Jakarta, 23 Januari 2014 (ANTARA) - Bencana banjir yang akhir-akhir ini melanda beberapa wilayah Indonesia, ternyata juga berdampak buruk pada budidaya ikan. Di antaranya, bisa terjadi kematian massal ikan akibat peristiwa “umbalan” atau pembalikan air dari lapisan bawah naik ke permukaan dan sebaliknya, di waduk Ir. H. Djuanda di Jatiluhur Purwakarta, Jawa Barat. Demikian peringatan resmi yang dikeluarkan Badan Penelitian dan Pengembangan Kelautan dan Perikanan, Kementerian Kelautan dan Perikanan (KKP).

Menurut data BMKG mengenai informasi prakiraan bulanan sifat hujan, intensitas hujan akan terjadi sampai akhir Februari. Kondisi ini mengakibatkan penurunan kadar oksigen terlarut dan dapat memicu terjadinya kematian massal ikan di Waduk Ir. H. Djuanda. Mengingat kematian masal ikan di Waduk Ir. H. Djuanda yang terjadi pada awal Januari 2013 yang lalu, hampir mirip kondisi cuaca Januari 2014. Untuk itu, KKP telah membentuk tim peneliti dari BP2KSI melakukan monitoring kualitas air secara intensif. "Tim bertugas memantau kualitas perairan sebagai bahan perhatian masyarakat pembudidaya (KJA) dan stakeholder terkait. Upaya ini guna mengindari dampak kerugian besar akibat kematian masal ikan yang kemungkinan besar akan terjadi", kata Achmad Poernomo, Plt. Kepala Badan Penelitian dan Pengembangan Kelautan dan Perikanan di Jakarta, Rabu (22/1).

Menurut Poernomo, berdasarkan hasil pengamatan kadar oksigen bulan Desember 2013 dan Januari 2014 terjadi penurunan yang signifikan dari setiap stasiun pengamatan, oksigen kurang dari 3 mg/L. Di antaranya terjadi di Cilalawi (1,9;1,68 mg/L), Baras Barat (0,76;1,01;0,95 mg/L), Sodong (0.1;0,2;0,42 mg/L), Kerenceng (0,82;0,85;0,75 mg/L), dan DAM (1,27;1,49;1,4 mg/L).

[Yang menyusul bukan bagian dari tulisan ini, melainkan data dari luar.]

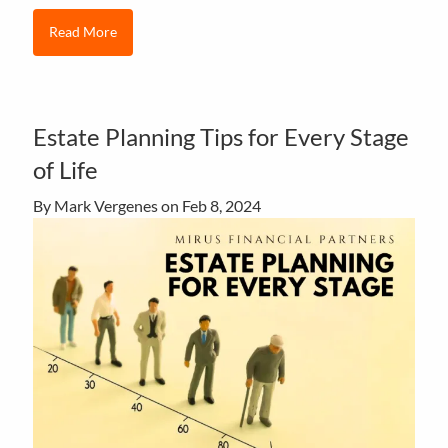
Read More
Estate Planning Tips for Every Stage
of Life
By Mark Vergenes on
Feb 8, 2024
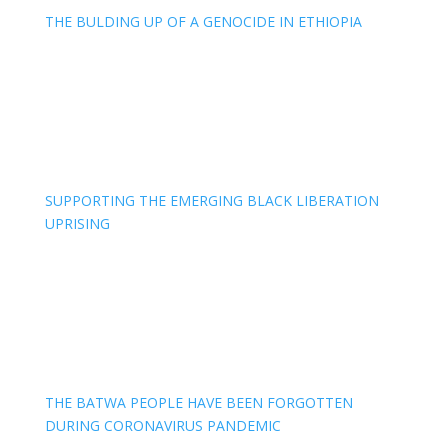
THE BULDING UP OF A GENOCIDE IN ETHIOPIA
SUPPORTING THE EMERGING BLACK LIBERATION
UPRISING
THE BATWA PEOPLE HAVE BEEN FORGOTTEN
DURING CORONAVIRUS PANDEMIC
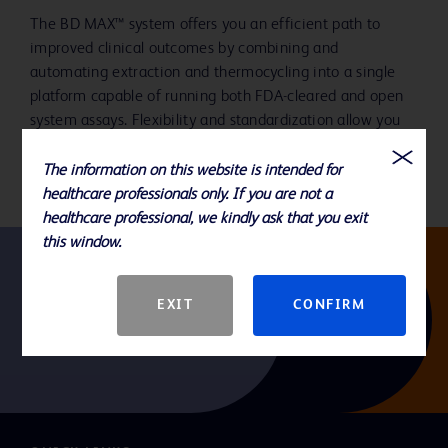
The BD MAX™ system offers you an efficient path to
improved clinical outcomes by combining and
automating extraction and thermocycling into a single
platform capable of running both FDA-cleared and open
system assays. Flexibility and standardization allow you
to address the breadth of your testing needs.
The information on this website is intended for
healthcare professionals only. If you are not a
healthcare professional, we kindly ask that you exit
this window.
Follow us
EXIT
CONFIRM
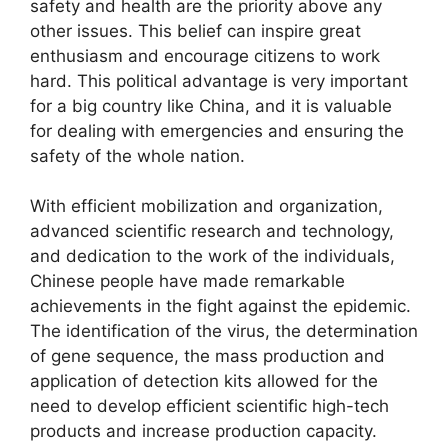
safety and health are the priority above any
other issues. This belief can inspire great
enthusiasm and encourage citizens to work
hard. This political advantage is very important
for a big country like China, and it is valuable
for dealing with emergencies and ensuring the
safety of the whole nation.
With efficient mobilization and organization,
advanced scientific research and technology,
and dedication to the work of the individuals,
Chinese people have made remarkable
achievements in the fight against the epidemic.
The identification of the virus, the determination
of gene sequence, the mass production and
application of detection kits allowed for the
need to develop efficient scientific high-tech
products and increase production capacity.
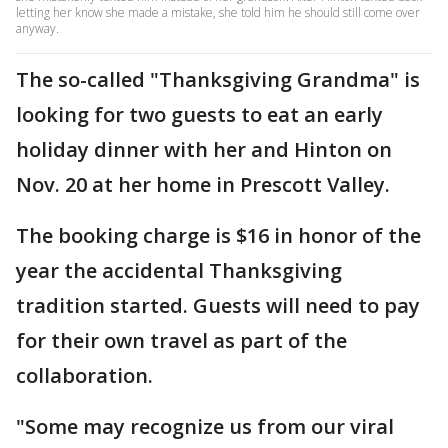
letting her know she made a mistake, she told him he should still come over
anyway.
The so-called "Thanksgiving Grandma" is
looking for two guests to eat an early
holiday dinner with her and Hinton on
Nov. 20 at her home in Prescott Valley.
The booking charge is $16 in honor of the
year the accidental Thanksgiving
tradition started. Guests will need to pay
for their own travel as part of the
collaboration.
"Some may recognize us from our viral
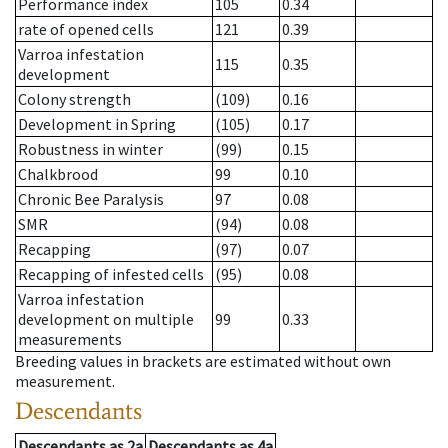
Performance index
105
0.34
rate of opened cells
121
0.39
Varroa infestation
115
0.35
development
Colony strength
(109)
0.16
Development in Spring
(105)
0.17
Robustness in winter
(99)
0.15
Chalkbrood
99
0.10
Chronic Bee Paralysis
97
0.08
SMR
(94)
0.08
Recapping
(97)
0.07
Recapping of infested cells
(95)
0.08
Varroa infestation
development on multiple
99
0.33
measurements
Breeding values in brackets are estimated without own
measurement.
Descendants
Descendants
as
2a
Descendants
as
4a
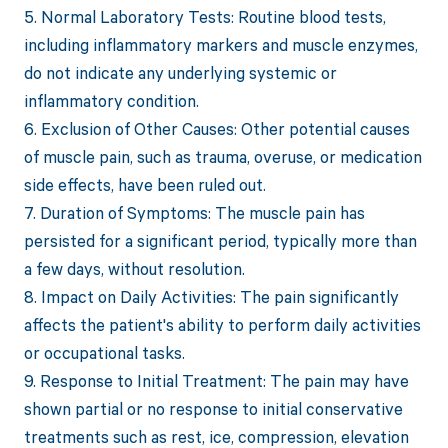
5. Normal Laboratory Tests: Routine blood tests,
including inflammatory markers and muscle enzymes,
do not indicate any underlying systemic or
inflammatory condition.
6. Exclusion of Other Causes: Other potential causes
of muscle pain, such as trauma, overuse, or medication
side effects, have been ruled out.
7. Duration of Symptoms: The muscle pain has
persisted for a significant period, typically more than
a few days, without resolution.
8. Impact on Daily Activities: The pain significantly
affects the patient's ability to perform daily activities
or occupational tasks.
9. Response to Initial Treatment: The pain may have
shown partial or no response to initial conservative
treatments such as rest, ice, compression, elevation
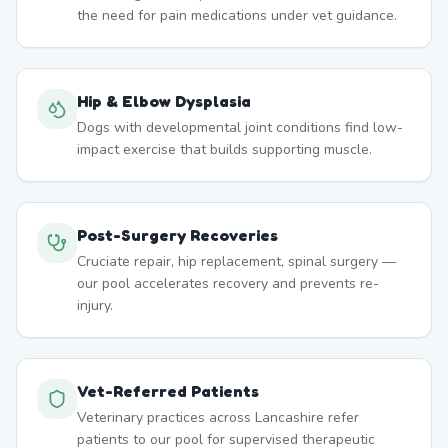
the need for pain medications under vet guidance.
Hip & Elbow Dysplasia
Dogs with developmental joint conditions find low-
impact exercise that builds supporting muscle.
Post-Surgery Recoveries
Cruciate repair, hip replacement, spinal surgery —
our pool accelerates recovery and prevents re-
injury.
Vet-Referred Patients
Veterinary practices across Lancashire refer
patients to our pool for supervised therapeutic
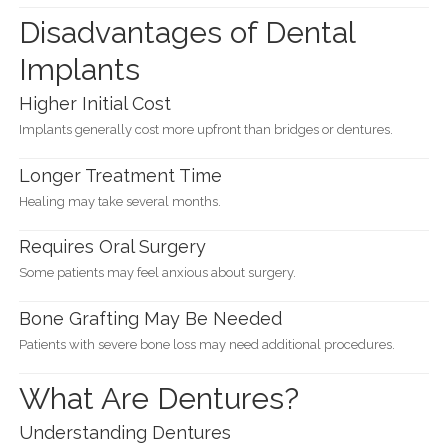
Disadvantages of Dental
Implants
Higher Initial Cost
Implants generally cost more upfront than bridges or dentures.
Longer Treatment Time
Healing may take several months.
Requires Oral Surgery
Some patients may feel anxious about surgery.
Bone Grafting May Be Needed
Patients with severe bone loss may need additional procedures.
What Are Dentures?
Understanding Dentures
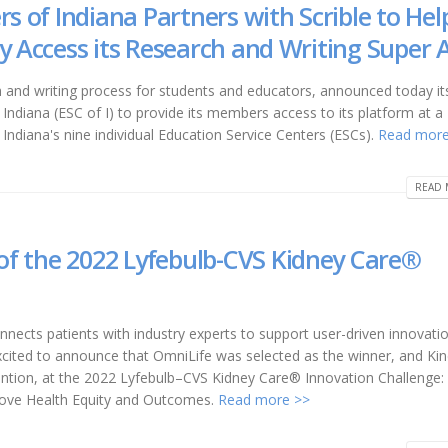
rs of Indiana Partners with Scrible to Hel
y Access its Research and Writing Super 
ch and writing process for students and educators, announced today i
 Indiana (ESC of I) to provide its members access to its platform at a
f Indiana's nine individual Education Service Centers (ESCs).
Read more
READ 
f the 2022 Lyfebulb-CVS Kidney Care®
ects patients with industry experts to support user-driven innovati
ited to announce that OmniLife was selected as the winner, and Ki
ention, at the 2022 Lyfebulb–CVS Kidney Care® Innovation Challenge:
prove Health Equity and Outcomes.
Read more >>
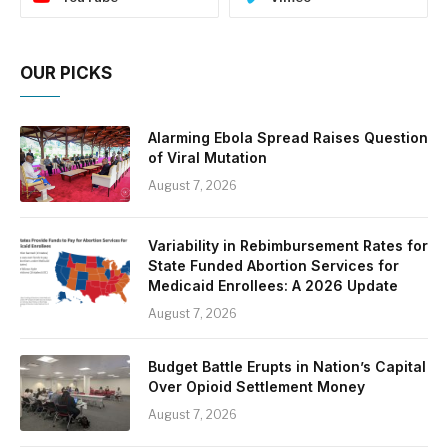
OUR PICKS
Alarming Ebola Spread Raises Question
of Viral Mutation
August 7, 2026
Variability in Rebimbursement Rates for
State Funded Abortion Services for
Medicaid Enrollees: A 2026 Update
August 7, 2026
Budget Battle Erupts in Nation’s Capital
Over Opioid Settlement Money
August 7, 2026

Oleh karena itu, perlu segera diinformasikan kepada para pembudidaya KJA di Waduk Ir. H. Djuanda untuk mengambil langkah-langkah antisipasi pencegahan terjadinya kematian massal ikan.

Langkah-langkah yang dapat dilakukan untuk mengantisipasi dan mencegah kematian masal ikan adalah mensosialisasikan kepada pembudidaya perihal tanda-tanda akan terjadinya kematian massal ikan yaitu kondisi cuaca mendung dan/atau hujan yang terus-menerus selama 2 - 3 hari berturut-turut (tidak ada cahaya matahari), kualitas air waduk mulai menunjukkan penurunan, aliran air dari Waduk Cirata warnanya lebih gelap dari biasanya. Kedua, pembudidaya bisa mengurangi jumlah KJA yang beroperasi/mengurangi kepadatan ikan yang dipelihara. "Jumlah total ikan yang dipelihara harus berada di bawah daya dukung perairan", tandasnya.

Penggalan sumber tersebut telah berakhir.